Merry year, etc. I didn't write a great deal of code over the break, opting to trounce Dark Samus instead. But now I'm back at work, which means a few spare laptop hours each day, mostly while on the bus. I've already forgotten everything I was working on, so of course, its time for something new.

In days of old, I was an Amiga fanboy. I would've liked to be more, but I had nfi what I was doing, and couldn't afford the necessary s3kre7 t3ch to do the really awesome stuff. I did spend many long hours in AMOS Pro, but I think the real heroes would tell you that doesn't count.

Amiga is mostly dead and gone now, but I still have fond memories. At various times in the last few years I've stumbled onto AROS. A few clowns thought it'd be great to reimplement AmigaOS from scratch, and who am I to argue? I remember when I first saw it it was complete pants, but I tried it again in 2005 and found it to be quite impressive. I started playing with the code then, even porting JJFFE (sadly, that code is lost). As usual, I got sidetracked later (I think on some interesting MUD code), and forgot about it.

Anyway, I rediscovered it again a couple of days ago and grabbed the code. It didn't compile, which turned out to be the build system wrongly assuming that a particular header file was always in the same place. On Debian, its not. But in the course of finding and fixing the problem, I got to look at the code again, and was reminded of just how interesting the system is. So AROS has been selected as my next plaything.

I've joined the lists and posted my build patch, and last night dropped into #aros. Talking about possible projects, someone suggested a decent telnet/SSH client would be useful, immediately making me think to port PuTTY. First of course, I need network.

As far as I can tell, AROS has working network/TCP support, but only if running in native mode (ie running direct on the hardware). I'm not particularly interested in that mode of operation, preferring the Linux hosted mode - saves dicking around with partitions and rebooting and whatever. Unfortunately there doesn't seem to be a network driver for hosted mode, so I decided my first project was to make one.

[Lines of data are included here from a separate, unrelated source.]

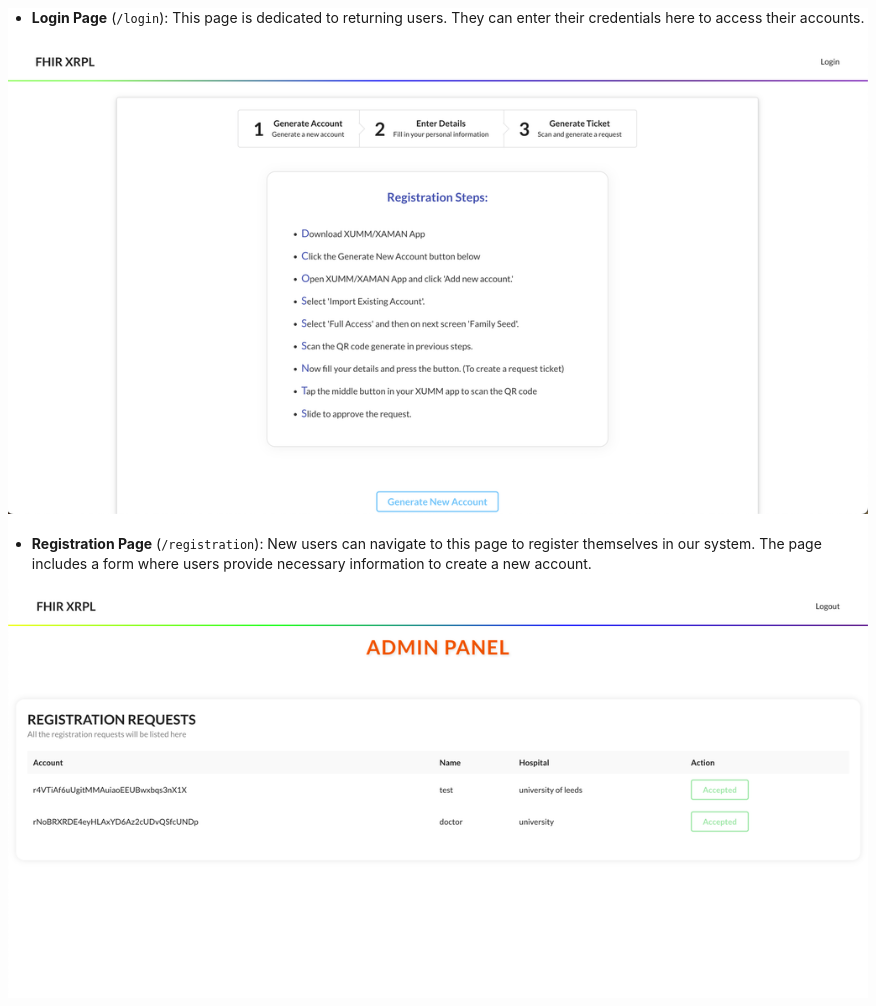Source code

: -   **Login Page** (`/login`): This page is dedicated to returning users. They can enter their credentials here to access their accounts.

![registration](./screenshots/registration-page.png)

-   **Registration Page** (`/registration`): New users can navigate to this page to register themselves in our system. The page includes a form where users provide necessary information to create a new account.

![dashboard](./screenshots/admin-panel.png)
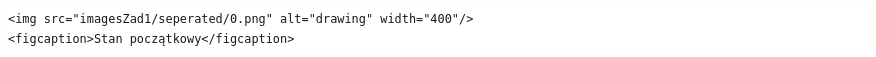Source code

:     <img src="imagesZad1/seperated/0.png" alt="drawing" width="400"/>
    <figcaption>Stan początkowy</figcaption>
</figure>

<figure>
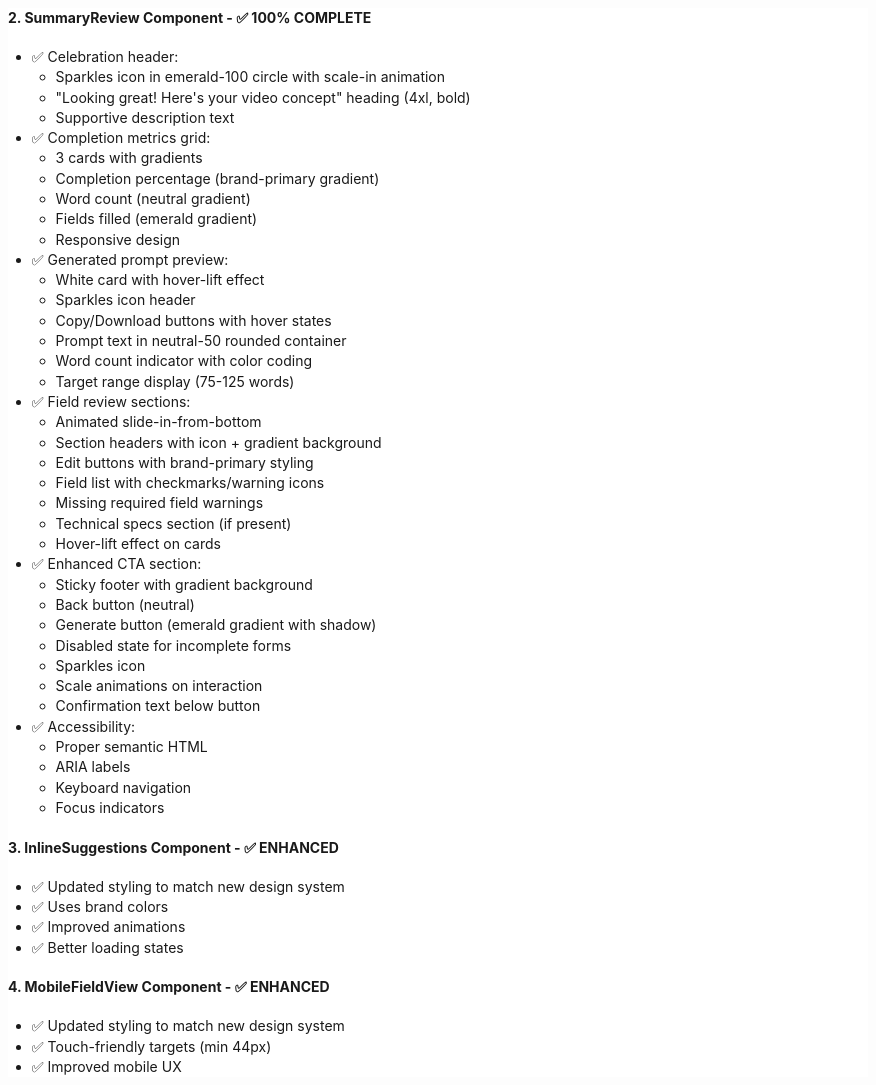 #### 2. SummaryReview Component - ✅ **100% COMPLETE**
- ✅ Celebration header:
  - Sparkles icon in emerald-100 circle with scale-in animation
  - "Looking great! Here's your video concept" heading (4xl, bold)
  - Supportive description text
- ✅ Completion metrics grid:
  - 3 cards with gradients
  - Completion percentage (brand-primary gradient)
  - Word count (neutral gradient)
  - Fields filled (emerald gradient)
  - Responsive design
- ✅ Generated prompt preview:
  - White card with hover-lift effect
  - Sparkles icon header
  - Copy/Download buttons with hover states
  - Prompt text in neutral-50 rounded container
  - Word count indicator with color coding
  - Target range display (75-125 words)
- ✅ Field review sections:
  - Animated slide-in-from-bottom
  - Section headers with icon + gradient background
  - Edit buttons with brand-primary styling
  - Field list with checkmarks/warning icons
  - Missing required field warnings
  - Technical specs section (if present)
  - Hover-lift effect on cards
- ✅ Enhanced CTA section:
  - Sticky footer with gradient background
  - Back button (neutral)
  - Generate button (emerald gradient with shadow)
  - Disabled state for incomplete forms
  - Sparkles icon
  - Scale animations on interaction
  - Confirmation text below button
- ✅ Accessibility:
  - Proper semantic HTML
  - ARIA labels
  - Keyboard navigation
  - Focus indicators

#### 3. InlineSuggestions Component - ✅ **ENHANCED**
- ✅ Updated styling to match new design system
- ✅ Uses brand colors
- ✅ Improved animations
- ✅ Better loading states

#### 4. MobileFieldView Component - ✅ **ENHANCED**
- ✅ Updated styling to match new design system
- ✅ Touch-friendly targets (min 44px)
- ✅ Improved mobile UX
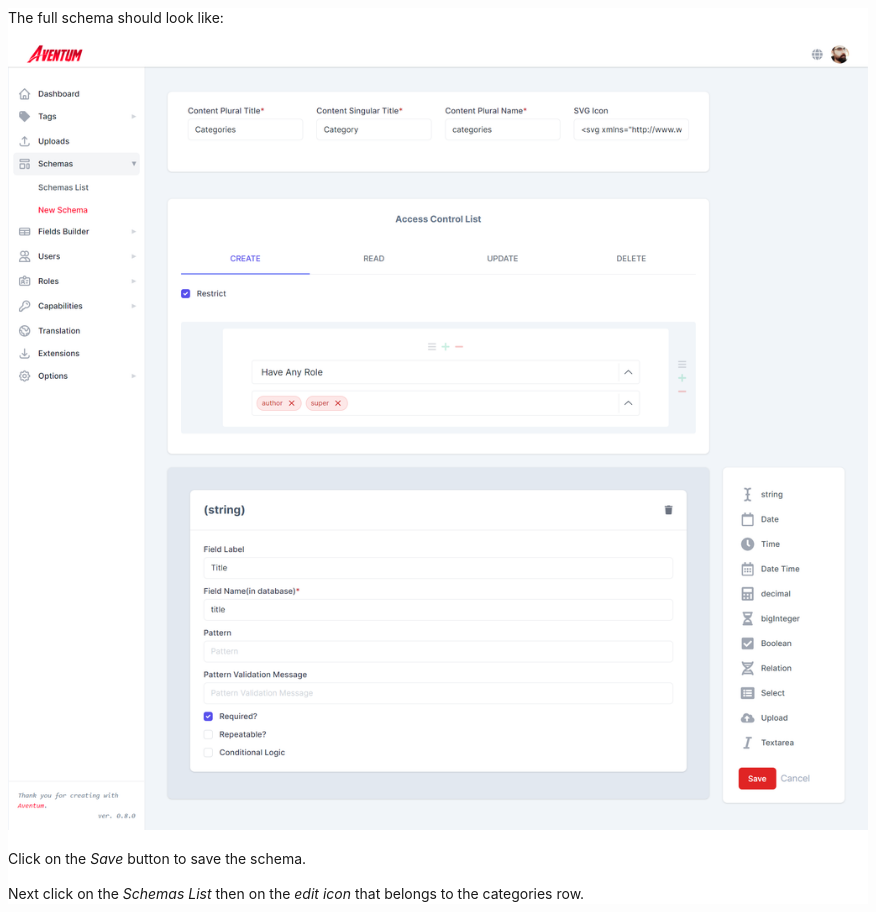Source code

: The full schema should look like:

![Categories Schema](./categories-schema.png)

Click on the _Save_ button to save the schema.

Next click on the _Schemas List_ then on the _edit icon_ that belongs to the categories row.
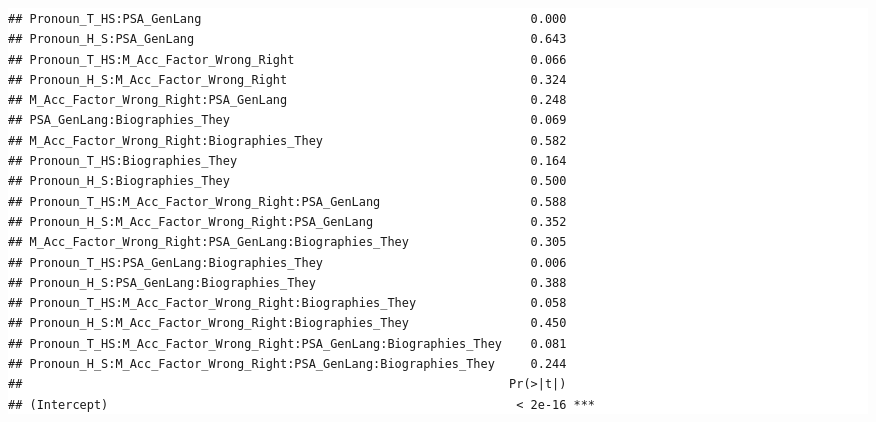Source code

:    ## Pronoun_T_HS:PSA_GenLang                                              0.000
    ## Pronoun_H_S:PSA_GenLang                                               0.643
    ## Pronoun_T_HS:M_Acc_Factor_Wrong_Right                                 0.066
    ## Pronoun_H_S:M_Acc_Factor_Wrong_Right                                  0.324
    ## M_Acc_Factor_Wrong_Right:PSA_GenLang                                  0.248
    ## PSA_GenLang:Biographies_They                                          0.069
    ## M_Acc_Factor_Wrong_Right:Biographies_They                             0.582
    ## Pronoun_T_HS:Biographies_They                                         0.164
    ## Pronoun_H_S:Biographies_They                                          0.500
    ## Pronoun_T_HS:M_Acc_Factor_Wrong_Right:PSA_GenLang                     0.588
    ## Pronoun_H_S:M_Acc_Factor_Wrong_Right:PSA_GenLang                      0.352
    ## M_Acc_Factor_Wrong_Right:PSA_GenLang:Biographies_They                 0.305
    ## Pronoun_T_HS:PSA_GenLang:Biographies_They                             0.006
    ## Pronoun_H_S:PSA_GenLang:Biographies_They                              0.388
    ## Pronoun_T_HS:M_Acc_Factor_Wrong_Right:Biographies_They                0.058
    ## Pronoun_H_S:M_Acc_Factor_Wrong_Right:Biographies_They                 0.450
    ## Pronoun_T_HS:M_Acc_Factor_Wrong_Right:PSA_GenLang:Biographies_They    0.081
    ## Pronoun_H_S:M_Acc_Factor_Wrong_Right:PSA_GenLang:Biographies_They     0.244
    ##                                                                    Pr(>|t|)    
    ## (Intercept)                                                         < 2e-16 ***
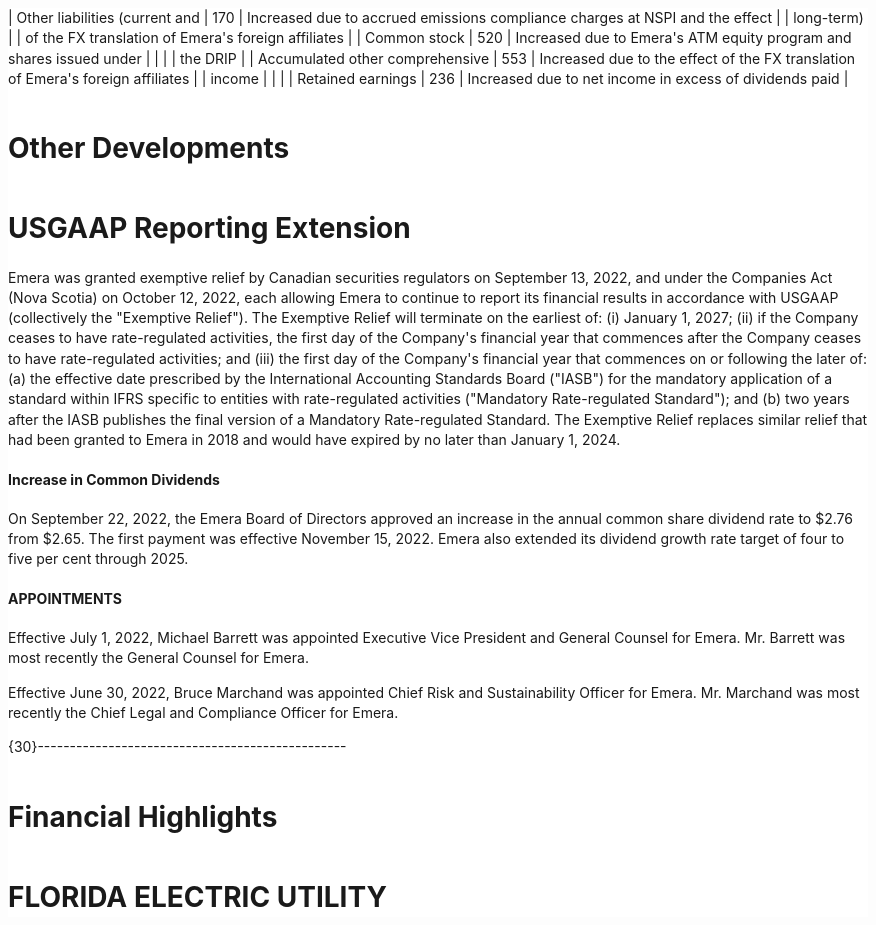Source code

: | Other liabilities (current and       | 170         | Increased due to accrued emissions compliance charges at NSPI and the effect         |
| long-term)                           |             | of the FX translation of Emera's foreign affiliates                                  |
| Common stock                         | 520         | Increased due to Emera's ATM equity program and shares issued under                  |
|                                      |             | the DRIP                                                                             |
| Accumulated other comprehensive      | 553         | Increased due to the effect of the FX translation of Emera's foreign affiliates      |
| income                               |             |                                                                                      |
| Retained earnings                    | 236         | Increased due to net income in excess of dividends paid                              |

# Other Developments

# **USGAAP Reporting Extension**

Emera was granted exemptive relief by Canadian securities regulators on September 13, 2022, and under the Companies Act (Nova Scotia) on October 12, 2022, each allowing Emera to continue to report its financial results in accordance with USGAAP (collectively the "Exemptive Relief"). The Exemptive Relief will terminate on the earliest of: (i) January 1, 2027; (ii) if the Company ceases to have rate-regulated activities, the first day of the Company's financial year that commences after the Company ceases to have rate-regulated activities; and (iii) the first day of the Company's financial year that commences on or following the later of: (a) the effective date prescribed by the International Accounting Standards Board ("IASB") for the mandatory application of a standard within IFRS specific to entities with rate-regulated activities ("Mandatory Rate-regulated Standard"); and (b) two years after the IASB publishes the final version of a Mandatory Rate-regulated Standard. The Exemptive Relief replaces similar relief that had been granted to Emera in 2018 and would have expired by no later than January 1, 2024.

#### **Increase in Common Dividends**

On September 22, 2022, the Emera Board of Directors approved an increase in the annual common share dividend rate to \$2.76 from \$2.65. The first payment was effective November 15, 2022. Emera also extended its dividend growth rate target of four to five per cent through 2025.

#### **APPOINTMENTS**

Effective July 1, 2022, Michael Barrett was appointed Executive Vice President and General Counsel for Emera. Mr. Barrett was most recently the General Counsel for Emera.

Effective June 30, 2022, Bruce Marchand was appointed Chief Risk and Sustainability Officer for Emera. Mr. Marchand was most recently the Chief Legal and Compliance Officer for Emera.

{30}------------------------------------------------

# Financial Highlights

# **FLORIDA ELECTRIC UTILITY**
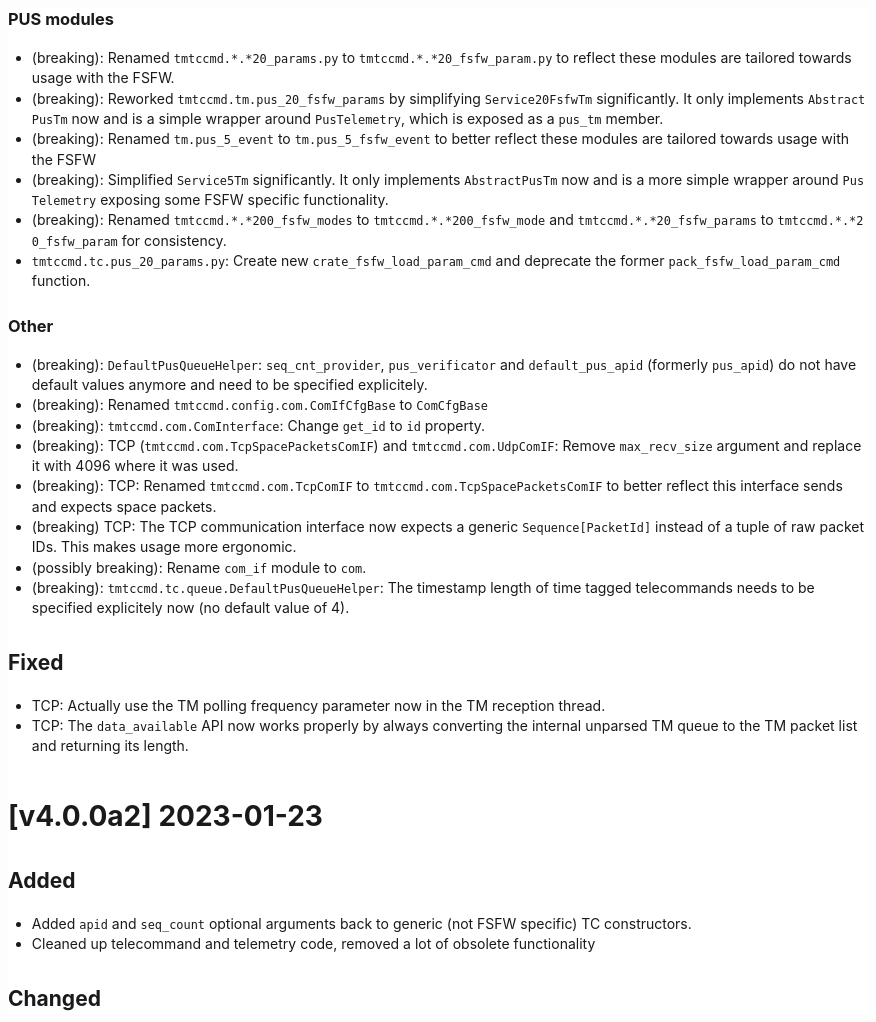 ### PUS modules

- (breaking): Renamed `tmtccmd.*.*20_params.py` to
  `tmtccmd.*.*20_fsfw_param.py` to reflect these modules are tailored
  towards usage with the FSFW.
- (breaking): Reworked `tmtccmd.tm.pus_20_fsfw_params` by simplifying `Service20FsfwTm`
  significantly. It only implements `AbstractPusTm` now and is a simple wrapper
  around `PusTelemetry`, which is exposed as a `pus_tm` member.
- (breaking): Renamed `tm.pus_5_event` to `tm.pus_5_fsfw_event` to better reflect these modules
  are tailored towards usage with the FSFW
- (breaking): Simplified `Service5Tm` significantly. It only implements `AbstractPusTm` now and
  is a more simple wrapper around `PusTelemetry` exposing some FSFW specific functionality.
- (breaking): Renamed `tmtccmd.*.*200_fsfw_modes` to `tmtccmd.*.*200_fsfw_mode` and
  `tmtccmd.*.*20_fsfw_params` to `tmtccmd.*.*20_fsfw_param` for consistency.
- `tmtccmd.tc.pus_20_params.py`: Create new `crate_fsfw_load_param_cmd` and
  deprecate the former `pack_fsfw_load_param_cmd` function.

### Other

- (breaking): `DefaultPusQueueHelper`: `seq_cnt_provider`, `pus_verificator`
  and `default_pus_apid` (formerly `pus_apid`) do not have default values anymore
  and need to be specified explicitely.
- (breaking): Renamed `tmtccmd.config.com.ComIfCfgBase` to `ComCfgBase`
- (breaking): `tmtccmd.com.ComInterface`: Change `get_id` to `id` property.
- (breaking): TCP (`tmtccmd.com.TcpSpacePacketsComIF`) and `tmtccmd.com.UdpComIF`:
   Remove `max_recv_size` argument and replace it with 4096 where it was used.
- (breaking): TCP: Renamed `tmtccmd.com.TcpComIF` to `tmtccmd.com.TcpSpacePacketsComIF` to better
  reflect this interface sends and expects space packets.
- (breaking) TCP: The TCP communication interface now expects a generic `Sequence[PacketId]`
  instead of a tuple of raw packet IDs. This makes usage more ergonomic.
- (possibly breaking): Rename `com_if` module to `com`.
- (breaking): `tmtccmd.tc.queue.DefaultPusQueueHelper`: The timestamp length of time tagged
  telecommands needs to be specified explicitely now (no default value of 4).

## Fixed

- TCP: Actually use the TM polling frequency parameter now in the TM reception thread.
- TCP: The `data_available` API now works properly by always converting the internal unparsed
  TM queue to the TM packet list and returning its length.

# [v4.0.0a2] 2023-01-23

## Added

- Added `apid` and `seq_count` optional arguments back to generic
  (not FSFW specific) TC constructors.
- Cleaned up telecommand and telemetry code, removed a lot of obsolete
  functionality

## Changed
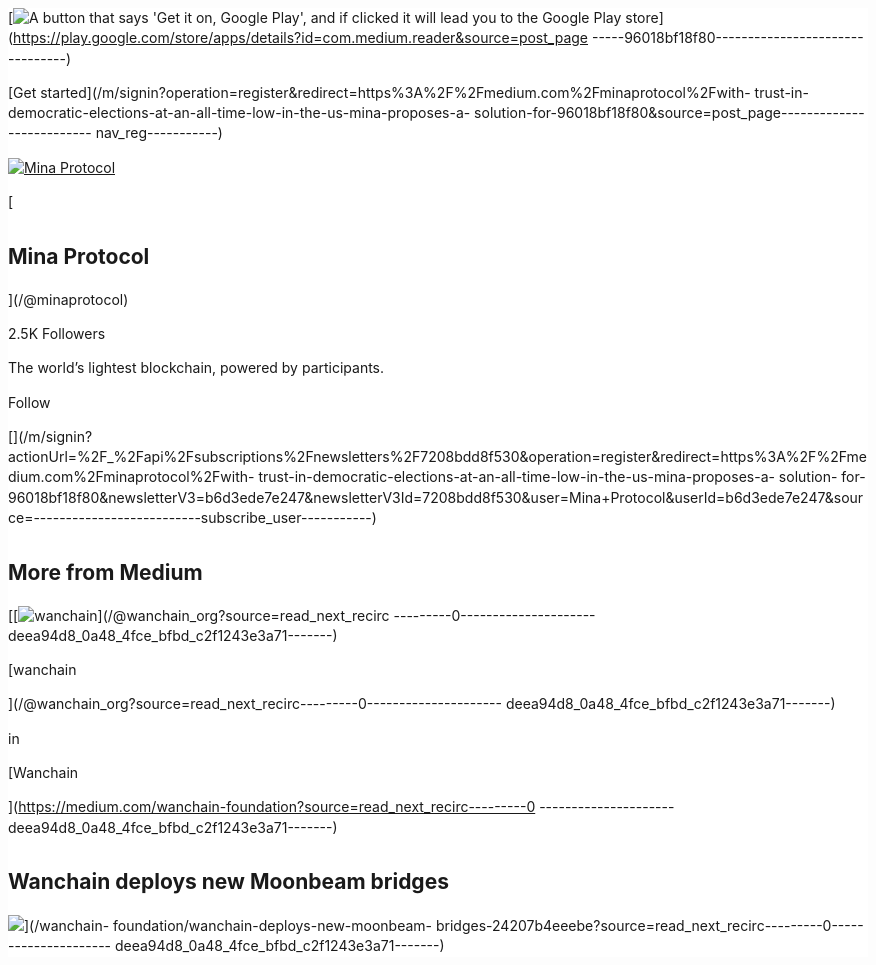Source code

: [![A button that says 'Get it on, Google Play', and if clicked it will lead
you to the Google Play
store](https://miro.medium.com/max/270/1*W_RAPQ62h0em559zluJLdQ.png)](https://play.google.com/store/apps/details?id=com.medium.reader&source=post_page
-----96018bf18f80--------------------------------)

[Get
started](/m/signin?operation=register&redirect=https%3A%2F%2Fmedium.com%2Fminaprotocol%2Fwith-
trust-in-democratic-elections-at-an-all-time-low-in-the-us-mina-proposes-a-
solution-for-96018bf18f80&source=post_page--------------------------
nav_reg-----------)

[![Mina
Protocol](https://miro.medium.com/fit/c/176/176/1*PS93B9ts3XuCR1iso_Q5tQ.png)](/@minaprotocol)

[

## Mina Protocol

](/@minaprotocol)

2.5K Followers

The world’s lightest blockchain, powered by participants.

Follow

[](/m/signin?actionUrl=%2F_%2Fapi%2Fsubscriptions%2Fnewsletters%2F7208bdd8f530&operation=register&redirect=https%3A%2F%2Fmedium.com%2Fminaprotocol%2Fwith-
trust-in-democratic-elections-at-an-all-time-low-in-the-us-mina-proposes-a-
solution-
for-96018bf18f80&newsletterV3=b6d3ede7e247&newsletterV3Id=7208bdd8f530&user=Mina+Protocol&userId=b6d3ede7e247&source=--------------------------subscribe_user-----------)

## More from Medium

[[![wanchain](https://miro.medium.com/fit/c/40/40/0*bqt8whPQE8LQ5vIE.jpg)](/@wanchain_org?source=read_next_recirc
---------0---------------------deea94d8_0a48_4fce_bfbd_c2f1243e3a71-------)

[wanchain

](/@wanchain_org?source=read_next_recirc---------0---------------------
deea94d8_0a48_4fce_bfbd_c2f1243e3a71-------)

in

[Wanchain

](https://medium.com/wanchain-foundation?source=read_next_recirc---------0
---------------------deea94d8_0a48_4fce_bfbd_c2f1243e3a71-------)

## Wanchain deploys new Moonbeam bridges

![](https://miro.medium.com/focal/112/112/50/50/1*pnsNKQrSq6fsgJTddm5BQw.jpeg)](/wanchain-
foundation/wanchain-deploys-new-moonbeam-
bridges-24207b4eeebe?source=read_next_recirc---------0---------------------
deea94d8_0a48_4fce_bfbd_c2f1243e3a71-------)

I know from past fiddling that the TUN/TAP drivers are the way to realise this. Basically it creates an network interface that is attached to a process rather than a physical bit of hardware. With the right setup it sends and receives raw ethernet packets. So my thought was to learn it, then work out how to integrate into AROS.

I wrote taptest.c to get a feel for how things should work. Armed with that, I set about building a AROS hardware driver.

Since AROS is trying to be portable, its device drivers don't talk directly to hardware. Instead, there exists Hardware-Independent Device Drivers (HIDDs), that essentially abstract the underlying physical hardware. Then, the device drivers (eg graphics.device) talk to the HIDD to do the work. It makes sense, but the importance was completely lost on me as I charged ahead, copying one of the network card drivers and gutting it to do my bidding.

After a little while I started thinking about how to make a AROS binary use facilities provided by the host when it hasn't the faintest clue that there exists something called a "host system". Then it dawned on me that I'd need a HIDD that talks to the Linux TUN/TAP driver, and then a network driver that talks to it and implements the SANA-II interface.

So now I had two things to write. Digging around, turns out there's already a tap.hidd, but a corresponding tap.device is nowhere to be seen. I can't imagine what the HIDD could possible be for on its own, and nothing in the source tree seems to reference it, but I'm not above stealing it and using it.

So there, I've said basically nothing, but at least you now know. The one thing I am finding is that this project is fun to hack on, something I've really been missing in the last little while. And there's heaps to be done still, so I shouldn't be lost for ideas. Hopefully I can hang around here a little longer than most other things.